Inequalities and Uncertainties

It’s clear that while technology generates opportunities, it also creates new social challenges. Low- and middle-income households face stagnating incomes, higher debt, and rising basic costs.

7. Declining Labor Share of Income

The U.S. labor share of income has been dropping for years—but ¾ of this decline has occurred since 2000.

Labor Share of Income
According to McKinsey Global Institute, boom-bust commodity cycles and rising depreciation are the main factors behind this trend, more so than commonly-cited automation or globalization.

Stagnating incomes mean less purchasing power, while the cost of basics are sharply rising.

8. Changing Consumption Costs

The global inequality gap has narrowed, but within developed economies, it has actually increased.

Technology and globalization have made many discretionary goods cheaper. However, basic costs such as education, housing, and healthcare have ballooned compared to the rate of inflation over the past decade.

Category Inflation
With wages stagnating, the higher costs for basics have eaten into disposable incomes in many mature economies.

A Changing Business World

Global trends drastically influence how companies compete with one another, transforming corporate dynamics worldwide.

9. Corporate Superstars

In just two decades, the distribution of economic profits has been growing increasingly wider. The top 10% of companies (>$1 billion in revenue) brings in an ever-larger share of total profits, while the losses of the bottom 10% share deepen.

  • Average profit per company, 1995-1997
    Top 10%: $0.85B
    Bottom 10%: -$1.02B
  • Average profit per company, 2014-2016
    Top 10%: $1.36B
    Bottom 10%: -$1.56B

*In 2016 dollars. Considers corporations with ≥$1 billion average sales (inflation-adjusted). Sample sizes: 2,450 companies (1996–1997) and 5,750 companies (2014–2016).

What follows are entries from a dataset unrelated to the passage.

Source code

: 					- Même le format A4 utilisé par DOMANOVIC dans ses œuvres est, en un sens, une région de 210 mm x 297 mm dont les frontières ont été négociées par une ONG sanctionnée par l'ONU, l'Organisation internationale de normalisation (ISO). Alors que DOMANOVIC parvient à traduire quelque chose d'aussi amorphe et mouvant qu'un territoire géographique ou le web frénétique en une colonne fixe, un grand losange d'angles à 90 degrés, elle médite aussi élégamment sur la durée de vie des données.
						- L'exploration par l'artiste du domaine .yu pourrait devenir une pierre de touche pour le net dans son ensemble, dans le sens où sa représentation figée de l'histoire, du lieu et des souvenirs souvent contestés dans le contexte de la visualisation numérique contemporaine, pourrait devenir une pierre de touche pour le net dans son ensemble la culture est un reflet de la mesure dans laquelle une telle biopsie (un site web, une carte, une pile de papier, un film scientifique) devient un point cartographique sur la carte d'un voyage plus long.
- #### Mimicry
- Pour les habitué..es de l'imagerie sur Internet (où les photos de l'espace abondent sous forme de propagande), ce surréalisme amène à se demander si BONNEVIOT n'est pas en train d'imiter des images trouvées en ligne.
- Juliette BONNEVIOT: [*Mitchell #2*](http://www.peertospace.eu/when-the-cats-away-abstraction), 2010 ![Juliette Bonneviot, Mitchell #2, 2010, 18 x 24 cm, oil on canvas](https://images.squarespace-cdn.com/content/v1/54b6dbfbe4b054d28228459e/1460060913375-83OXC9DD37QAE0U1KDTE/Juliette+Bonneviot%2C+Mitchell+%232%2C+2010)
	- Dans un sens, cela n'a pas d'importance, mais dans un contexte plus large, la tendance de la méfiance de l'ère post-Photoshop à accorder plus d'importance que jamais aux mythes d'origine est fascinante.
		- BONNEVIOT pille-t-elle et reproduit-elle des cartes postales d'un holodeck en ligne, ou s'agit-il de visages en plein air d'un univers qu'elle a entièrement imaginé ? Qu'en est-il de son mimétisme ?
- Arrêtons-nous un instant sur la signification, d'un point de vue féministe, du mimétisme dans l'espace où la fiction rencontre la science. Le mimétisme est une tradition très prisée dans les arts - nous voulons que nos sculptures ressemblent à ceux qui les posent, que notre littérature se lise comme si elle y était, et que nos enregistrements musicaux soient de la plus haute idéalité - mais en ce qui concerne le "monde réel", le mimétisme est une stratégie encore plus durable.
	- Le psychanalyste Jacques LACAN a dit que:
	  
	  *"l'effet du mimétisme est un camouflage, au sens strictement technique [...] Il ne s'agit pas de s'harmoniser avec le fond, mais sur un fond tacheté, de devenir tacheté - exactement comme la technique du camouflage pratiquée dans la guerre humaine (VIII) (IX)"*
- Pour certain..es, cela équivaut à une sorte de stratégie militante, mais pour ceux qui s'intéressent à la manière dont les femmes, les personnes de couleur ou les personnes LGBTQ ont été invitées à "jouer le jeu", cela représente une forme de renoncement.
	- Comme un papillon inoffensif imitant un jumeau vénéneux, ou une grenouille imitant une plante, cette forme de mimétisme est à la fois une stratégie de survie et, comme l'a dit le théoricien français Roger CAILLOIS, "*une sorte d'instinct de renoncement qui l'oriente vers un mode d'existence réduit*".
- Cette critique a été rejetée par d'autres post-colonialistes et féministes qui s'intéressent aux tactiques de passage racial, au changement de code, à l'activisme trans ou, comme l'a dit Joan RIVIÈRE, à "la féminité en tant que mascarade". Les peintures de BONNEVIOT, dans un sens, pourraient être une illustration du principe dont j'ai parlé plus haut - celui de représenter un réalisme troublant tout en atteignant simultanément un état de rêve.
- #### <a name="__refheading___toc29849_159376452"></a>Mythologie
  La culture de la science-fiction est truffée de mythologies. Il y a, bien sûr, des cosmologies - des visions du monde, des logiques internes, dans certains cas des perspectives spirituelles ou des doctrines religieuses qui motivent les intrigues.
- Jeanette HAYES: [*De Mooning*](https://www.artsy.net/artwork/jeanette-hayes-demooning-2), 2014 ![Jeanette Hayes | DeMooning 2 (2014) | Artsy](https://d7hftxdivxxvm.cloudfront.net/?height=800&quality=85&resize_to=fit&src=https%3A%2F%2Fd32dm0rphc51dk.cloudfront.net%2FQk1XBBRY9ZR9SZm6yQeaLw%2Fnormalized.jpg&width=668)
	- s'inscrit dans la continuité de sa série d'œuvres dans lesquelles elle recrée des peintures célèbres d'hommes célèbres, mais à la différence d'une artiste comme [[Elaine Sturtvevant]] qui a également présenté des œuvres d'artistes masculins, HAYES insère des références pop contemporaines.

In essence, the bottom 10% destroy as much value as the top 10% create—and it has only intensified in 20 years.

10. Latin America’s Missing Middle

Latin America best exemplifies this corporate trend of companies “thriving” versus “surviving”.

Compared to similar economies, Latin American countries lack mid-size companies with over $50M in revenue. The Latin American average for firms per $1T GDP is 65 firms, while 100 firms is the benchmark average.

While Asia’s share of the largest firms is widely distributed across countries, Latin American enterprises are lagging behind.

What does the Future Hold?

CEOs and leaders will need to adapt to the new age of disruption—and quickly. To become a 21st century company, they must ask 10 crucial questions about how they operate in an increasingly complex world:

  1. What is our mission and purpose as a company?
  2. How far do we go beyond shareholder capitalism? How are we accountable to different stakeholders?
  3. Who benefits from our economic success? How?
  4. What is the time horizon for managing our economic success and impact?
  5. What is our responsibility to our workforce, especially given future-of-work implications?
  6. How do we leverage data and technology responsibly and ethically?
  7. What are our aspirations for inclusion and diversity?
  8. What is our responsibility for societal and sustainability issues involving our business, and beyond?
  9. What are our responsibilities regarding participants in our platforms, ecosystems, supply and value chains and their impact on society?
  10. How should we address the global and local (including national) imperatives and implications of how we compete, contribute and operate?

As the 10 insights suggest, global trends are profoundly altering the course of our future. Their impact varies greatly depending on demographics and region.

Everyone—business leaders, policy makers, and individuals worldwide—will need to adapt to the realities of a world in transformation.